La cosa più stucchevole è però la scarsissima competenza professionale di moltissimi degli iscritti alla Commissione Tecnica competente sul tema degli standard dei documenti elettronici in formato XML. A dimostrazione di ciò, credo sia giusto ricordare che il nome italiano più nobile, quando si parla di standard, ossia quello di Leonardo Chiariglione, si è sottratto a un simile scempio del buon gusto da parte di nani e ballerine dell'ICT italiana. Come? Non votando. E' una lezione di cultura, di stile e di deontologia professionale per tutti e spero vivamente che se ne accorgano anche negli altri organismi nazionali di ISO.
Immagino che il desolante scenario italiano, il cui incipit è stato incentivato da Microsoft, si stia replicando a specchio ovunque nel mondo. In Italia Microsoft ha perso una battaglia, forse anche la faccia, ma non è detto che perderanno la guerra.

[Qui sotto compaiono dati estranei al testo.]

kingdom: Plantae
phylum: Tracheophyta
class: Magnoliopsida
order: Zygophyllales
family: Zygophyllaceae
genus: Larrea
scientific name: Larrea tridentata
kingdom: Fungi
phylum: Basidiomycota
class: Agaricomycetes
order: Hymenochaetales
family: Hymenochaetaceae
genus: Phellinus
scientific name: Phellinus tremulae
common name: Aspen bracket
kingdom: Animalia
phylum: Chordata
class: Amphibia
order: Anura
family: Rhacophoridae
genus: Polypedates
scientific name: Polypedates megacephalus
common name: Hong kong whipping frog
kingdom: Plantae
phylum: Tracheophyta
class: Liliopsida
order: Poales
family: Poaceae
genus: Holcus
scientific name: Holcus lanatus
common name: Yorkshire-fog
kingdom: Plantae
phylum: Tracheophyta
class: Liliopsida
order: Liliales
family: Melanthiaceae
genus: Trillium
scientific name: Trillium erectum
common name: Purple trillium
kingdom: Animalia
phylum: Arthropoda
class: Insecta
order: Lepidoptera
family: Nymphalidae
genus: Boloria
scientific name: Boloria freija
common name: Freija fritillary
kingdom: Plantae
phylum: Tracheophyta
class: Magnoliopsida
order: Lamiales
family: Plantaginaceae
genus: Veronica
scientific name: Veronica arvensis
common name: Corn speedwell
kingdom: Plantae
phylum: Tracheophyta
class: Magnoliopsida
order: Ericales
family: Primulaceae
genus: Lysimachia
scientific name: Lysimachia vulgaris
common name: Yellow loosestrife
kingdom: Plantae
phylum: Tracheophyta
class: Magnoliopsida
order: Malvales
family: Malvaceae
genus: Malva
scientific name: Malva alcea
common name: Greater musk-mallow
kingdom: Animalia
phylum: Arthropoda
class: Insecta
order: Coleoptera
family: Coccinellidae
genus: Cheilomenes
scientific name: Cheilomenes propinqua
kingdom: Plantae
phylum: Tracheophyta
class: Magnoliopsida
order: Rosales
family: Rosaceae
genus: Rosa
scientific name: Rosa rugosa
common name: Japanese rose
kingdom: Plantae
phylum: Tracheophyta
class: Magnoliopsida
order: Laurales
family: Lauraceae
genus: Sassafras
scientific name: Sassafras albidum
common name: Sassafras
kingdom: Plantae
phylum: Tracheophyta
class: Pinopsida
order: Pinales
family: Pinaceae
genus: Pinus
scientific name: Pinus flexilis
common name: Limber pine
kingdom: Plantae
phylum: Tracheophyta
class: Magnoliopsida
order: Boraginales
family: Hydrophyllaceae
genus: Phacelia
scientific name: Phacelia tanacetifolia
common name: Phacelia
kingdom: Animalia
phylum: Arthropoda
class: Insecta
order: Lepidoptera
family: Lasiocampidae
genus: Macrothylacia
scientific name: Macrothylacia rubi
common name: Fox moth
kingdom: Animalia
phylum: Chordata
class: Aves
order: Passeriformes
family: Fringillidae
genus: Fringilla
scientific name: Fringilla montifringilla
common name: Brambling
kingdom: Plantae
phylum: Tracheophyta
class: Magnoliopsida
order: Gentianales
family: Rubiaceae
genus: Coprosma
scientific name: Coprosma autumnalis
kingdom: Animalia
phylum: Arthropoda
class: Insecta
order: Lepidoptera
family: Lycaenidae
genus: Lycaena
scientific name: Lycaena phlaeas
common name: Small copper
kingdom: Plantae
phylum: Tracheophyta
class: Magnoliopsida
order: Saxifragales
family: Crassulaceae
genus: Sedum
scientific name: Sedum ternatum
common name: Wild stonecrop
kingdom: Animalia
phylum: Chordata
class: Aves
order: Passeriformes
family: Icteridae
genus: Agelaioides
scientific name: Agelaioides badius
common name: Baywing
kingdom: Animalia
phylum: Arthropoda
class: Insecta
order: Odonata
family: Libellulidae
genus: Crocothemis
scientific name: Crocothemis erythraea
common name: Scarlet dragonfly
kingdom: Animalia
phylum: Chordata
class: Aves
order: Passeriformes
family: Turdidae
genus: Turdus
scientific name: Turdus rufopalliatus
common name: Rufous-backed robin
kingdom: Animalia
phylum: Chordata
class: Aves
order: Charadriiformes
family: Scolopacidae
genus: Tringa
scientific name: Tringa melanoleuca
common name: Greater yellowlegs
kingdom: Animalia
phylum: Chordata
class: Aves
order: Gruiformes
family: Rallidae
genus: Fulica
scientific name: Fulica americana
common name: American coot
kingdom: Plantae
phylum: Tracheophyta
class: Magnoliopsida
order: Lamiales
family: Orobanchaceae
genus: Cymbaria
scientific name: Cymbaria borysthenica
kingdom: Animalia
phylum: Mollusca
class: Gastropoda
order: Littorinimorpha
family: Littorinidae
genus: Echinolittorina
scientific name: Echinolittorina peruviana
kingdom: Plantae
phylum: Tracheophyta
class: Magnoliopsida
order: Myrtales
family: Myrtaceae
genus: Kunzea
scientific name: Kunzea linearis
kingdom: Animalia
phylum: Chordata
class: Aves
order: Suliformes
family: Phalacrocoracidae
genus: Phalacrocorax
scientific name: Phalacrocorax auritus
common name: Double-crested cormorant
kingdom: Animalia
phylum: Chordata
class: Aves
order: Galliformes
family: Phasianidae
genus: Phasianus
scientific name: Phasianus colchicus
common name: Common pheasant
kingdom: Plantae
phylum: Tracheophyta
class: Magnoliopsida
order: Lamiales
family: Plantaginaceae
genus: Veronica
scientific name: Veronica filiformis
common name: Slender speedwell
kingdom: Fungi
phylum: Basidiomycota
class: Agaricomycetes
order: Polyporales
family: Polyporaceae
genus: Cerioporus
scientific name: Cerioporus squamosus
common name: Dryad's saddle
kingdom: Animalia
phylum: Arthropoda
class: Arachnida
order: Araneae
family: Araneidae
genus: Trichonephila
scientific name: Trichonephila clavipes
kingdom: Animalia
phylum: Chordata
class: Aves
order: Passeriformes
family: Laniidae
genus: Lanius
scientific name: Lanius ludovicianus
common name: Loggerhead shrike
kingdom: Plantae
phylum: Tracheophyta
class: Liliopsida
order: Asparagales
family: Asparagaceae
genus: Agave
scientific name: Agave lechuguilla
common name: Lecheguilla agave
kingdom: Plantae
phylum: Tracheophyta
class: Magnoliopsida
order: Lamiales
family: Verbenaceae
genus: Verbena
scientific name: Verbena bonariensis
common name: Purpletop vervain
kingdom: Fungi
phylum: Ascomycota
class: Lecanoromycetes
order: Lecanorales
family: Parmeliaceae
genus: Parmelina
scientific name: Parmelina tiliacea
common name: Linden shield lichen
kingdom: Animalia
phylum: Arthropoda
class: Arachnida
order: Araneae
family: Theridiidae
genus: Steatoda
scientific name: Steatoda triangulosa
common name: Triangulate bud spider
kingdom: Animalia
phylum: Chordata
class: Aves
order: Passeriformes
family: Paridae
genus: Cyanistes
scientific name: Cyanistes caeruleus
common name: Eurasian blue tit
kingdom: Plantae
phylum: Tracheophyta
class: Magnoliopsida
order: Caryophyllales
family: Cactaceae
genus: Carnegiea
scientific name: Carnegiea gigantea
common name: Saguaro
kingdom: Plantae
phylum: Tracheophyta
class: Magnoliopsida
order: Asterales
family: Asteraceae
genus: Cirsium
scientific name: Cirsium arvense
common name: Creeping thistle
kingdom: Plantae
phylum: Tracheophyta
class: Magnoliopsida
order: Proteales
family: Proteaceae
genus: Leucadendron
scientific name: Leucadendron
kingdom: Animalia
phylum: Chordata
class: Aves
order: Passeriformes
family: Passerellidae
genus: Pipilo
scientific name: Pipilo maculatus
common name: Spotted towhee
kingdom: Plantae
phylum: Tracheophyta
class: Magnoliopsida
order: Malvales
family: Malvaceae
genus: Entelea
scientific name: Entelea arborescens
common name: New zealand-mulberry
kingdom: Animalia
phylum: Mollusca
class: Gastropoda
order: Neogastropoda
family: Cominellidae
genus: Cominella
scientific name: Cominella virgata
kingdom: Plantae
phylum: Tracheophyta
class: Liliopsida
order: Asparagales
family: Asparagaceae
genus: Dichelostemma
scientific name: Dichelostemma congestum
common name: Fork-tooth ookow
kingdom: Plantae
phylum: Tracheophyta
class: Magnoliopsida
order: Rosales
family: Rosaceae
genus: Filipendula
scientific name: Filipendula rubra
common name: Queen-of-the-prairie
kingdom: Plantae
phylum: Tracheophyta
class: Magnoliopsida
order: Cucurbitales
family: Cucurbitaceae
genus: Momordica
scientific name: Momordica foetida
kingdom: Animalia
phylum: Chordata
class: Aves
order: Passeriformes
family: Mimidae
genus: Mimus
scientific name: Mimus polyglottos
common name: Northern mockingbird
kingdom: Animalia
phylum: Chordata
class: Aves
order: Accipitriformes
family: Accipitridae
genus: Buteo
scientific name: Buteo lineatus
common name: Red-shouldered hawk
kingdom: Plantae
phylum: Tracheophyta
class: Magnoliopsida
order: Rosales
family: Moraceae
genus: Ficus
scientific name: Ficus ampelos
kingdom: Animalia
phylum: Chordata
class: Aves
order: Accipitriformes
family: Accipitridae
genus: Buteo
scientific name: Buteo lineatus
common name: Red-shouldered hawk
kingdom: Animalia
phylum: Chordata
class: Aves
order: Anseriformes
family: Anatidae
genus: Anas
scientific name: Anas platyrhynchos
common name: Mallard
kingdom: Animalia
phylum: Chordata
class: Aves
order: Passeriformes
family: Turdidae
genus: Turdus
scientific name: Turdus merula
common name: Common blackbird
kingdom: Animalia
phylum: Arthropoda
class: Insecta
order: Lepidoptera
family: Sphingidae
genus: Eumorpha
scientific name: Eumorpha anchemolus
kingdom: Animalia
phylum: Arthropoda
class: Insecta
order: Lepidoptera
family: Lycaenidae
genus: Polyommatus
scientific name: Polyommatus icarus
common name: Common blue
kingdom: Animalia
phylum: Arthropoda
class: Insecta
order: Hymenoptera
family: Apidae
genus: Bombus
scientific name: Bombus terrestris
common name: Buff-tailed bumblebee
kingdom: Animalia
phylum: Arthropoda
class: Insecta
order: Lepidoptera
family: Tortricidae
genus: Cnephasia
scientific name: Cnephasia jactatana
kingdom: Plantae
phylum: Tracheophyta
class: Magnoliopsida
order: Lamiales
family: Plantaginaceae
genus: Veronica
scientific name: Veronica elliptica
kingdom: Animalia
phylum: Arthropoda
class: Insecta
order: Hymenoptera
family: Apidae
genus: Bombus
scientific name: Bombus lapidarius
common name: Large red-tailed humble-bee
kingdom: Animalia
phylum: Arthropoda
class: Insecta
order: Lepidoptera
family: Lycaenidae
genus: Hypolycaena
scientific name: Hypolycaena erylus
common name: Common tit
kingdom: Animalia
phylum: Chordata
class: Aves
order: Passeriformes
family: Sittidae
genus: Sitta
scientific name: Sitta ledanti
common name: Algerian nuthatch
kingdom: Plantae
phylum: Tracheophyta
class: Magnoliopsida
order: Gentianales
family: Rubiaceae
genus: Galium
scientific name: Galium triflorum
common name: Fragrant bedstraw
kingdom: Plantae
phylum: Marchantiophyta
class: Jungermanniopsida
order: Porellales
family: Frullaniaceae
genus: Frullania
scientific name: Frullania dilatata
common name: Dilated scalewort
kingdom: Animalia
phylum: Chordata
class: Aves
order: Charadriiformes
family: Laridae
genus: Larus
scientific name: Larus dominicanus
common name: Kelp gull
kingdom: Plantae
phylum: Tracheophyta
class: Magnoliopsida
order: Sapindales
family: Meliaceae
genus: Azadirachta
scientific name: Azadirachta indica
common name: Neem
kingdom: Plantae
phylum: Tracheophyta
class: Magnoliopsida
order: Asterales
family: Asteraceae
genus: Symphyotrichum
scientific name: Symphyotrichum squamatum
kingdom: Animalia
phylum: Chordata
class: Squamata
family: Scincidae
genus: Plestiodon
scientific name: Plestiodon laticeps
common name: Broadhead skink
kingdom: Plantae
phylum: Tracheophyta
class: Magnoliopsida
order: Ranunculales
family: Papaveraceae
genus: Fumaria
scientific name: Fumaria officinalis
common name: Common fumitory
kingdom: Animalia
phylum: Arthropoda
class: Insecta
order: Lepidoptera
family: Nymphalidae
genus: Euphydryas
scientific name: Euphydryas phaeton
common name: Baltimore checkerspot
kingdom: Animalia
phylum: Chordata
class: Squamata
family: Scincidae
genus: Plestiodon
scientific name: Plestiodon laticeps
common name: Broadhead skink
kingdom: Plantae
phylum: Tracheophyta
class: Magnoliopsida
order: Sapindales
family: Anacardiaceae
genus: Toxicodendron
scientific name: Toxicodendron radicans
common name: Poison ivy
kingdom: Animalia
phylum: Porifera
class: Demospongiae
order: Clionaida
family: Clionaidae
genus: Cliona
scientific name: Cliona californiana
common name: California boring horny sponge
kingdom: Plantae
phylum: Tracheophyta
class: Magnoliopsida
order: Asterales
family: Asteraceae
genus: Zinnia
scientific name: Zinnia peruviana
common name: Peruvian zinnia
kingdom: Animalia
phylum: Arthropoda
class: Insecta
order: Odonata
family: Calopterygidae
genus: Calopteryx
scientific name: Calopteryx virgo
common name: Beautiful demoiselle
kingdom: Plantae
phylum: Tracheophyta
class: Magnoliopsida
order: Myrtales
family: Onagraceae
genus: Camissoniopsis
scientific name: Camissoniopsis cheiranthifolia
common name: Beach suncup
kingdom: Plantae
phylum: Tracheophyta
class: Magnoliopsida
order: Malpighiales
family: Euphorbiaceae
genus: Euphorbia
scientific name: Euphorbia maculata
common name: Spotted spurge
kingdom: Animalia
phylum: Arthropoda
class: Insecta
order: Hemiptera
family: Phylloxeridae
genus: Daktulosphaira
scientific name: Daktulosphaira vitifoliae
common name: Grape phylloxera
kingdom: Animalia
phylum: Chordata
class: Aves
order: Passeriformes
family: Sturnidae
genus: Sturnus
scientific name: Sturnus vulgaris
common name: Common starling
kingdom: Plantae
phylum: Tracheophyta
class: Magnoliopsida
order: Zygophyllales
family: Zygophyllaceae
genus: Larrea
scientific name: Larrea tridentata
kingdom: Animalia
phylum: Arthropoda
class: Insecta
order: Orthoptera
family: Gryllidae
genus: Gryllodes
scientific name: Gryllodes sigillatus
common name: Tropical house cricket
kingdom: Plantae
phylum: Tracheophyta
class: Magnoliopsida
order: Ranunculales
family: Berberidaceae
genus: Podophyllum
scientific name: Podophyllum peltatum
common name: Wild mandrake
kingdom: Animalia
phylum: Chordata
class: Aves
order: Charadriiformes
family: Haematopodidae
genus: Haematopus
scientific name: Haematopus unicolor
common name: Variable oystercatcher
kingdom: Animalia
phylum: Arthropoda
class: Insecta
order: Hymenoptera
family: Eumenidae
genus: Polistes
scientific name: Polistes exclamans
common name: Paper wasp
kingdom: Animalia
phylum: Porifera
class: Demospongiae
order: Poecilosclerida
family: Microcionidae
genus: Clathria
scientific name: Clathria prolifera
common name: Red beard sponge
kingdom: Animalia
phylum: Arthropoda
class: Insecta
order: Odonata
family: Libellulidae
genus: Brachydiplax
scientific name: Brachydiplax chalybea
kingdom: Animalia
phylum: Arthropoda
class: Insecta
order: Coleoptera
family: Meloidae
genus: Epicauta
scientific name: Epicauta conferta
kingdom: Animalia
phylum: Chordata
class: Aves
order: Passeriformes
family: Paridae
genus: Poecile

Simili metodi di reclutamento di nani e ballerine per biechi scopi di cassa sono spesso stati la norma negli organismi di standardizzazione, ma nel secolo della rete delle reti è imbarazzante pensare che il più grande software vendor planetario possa credere di poterla fare franca tanto facilmente. La rete delle reti ha occhi ovunque e nulla passa inosservato tanto facilmente.
Parafrasando il titolo di un noto film di Wolfgang Becker, mi sento di dire "Goodbye, Bill Gates". Lei è il passato. Il futuro abita, speriamo, in un mondo migliore di quello in cui lei è abituato a vivere.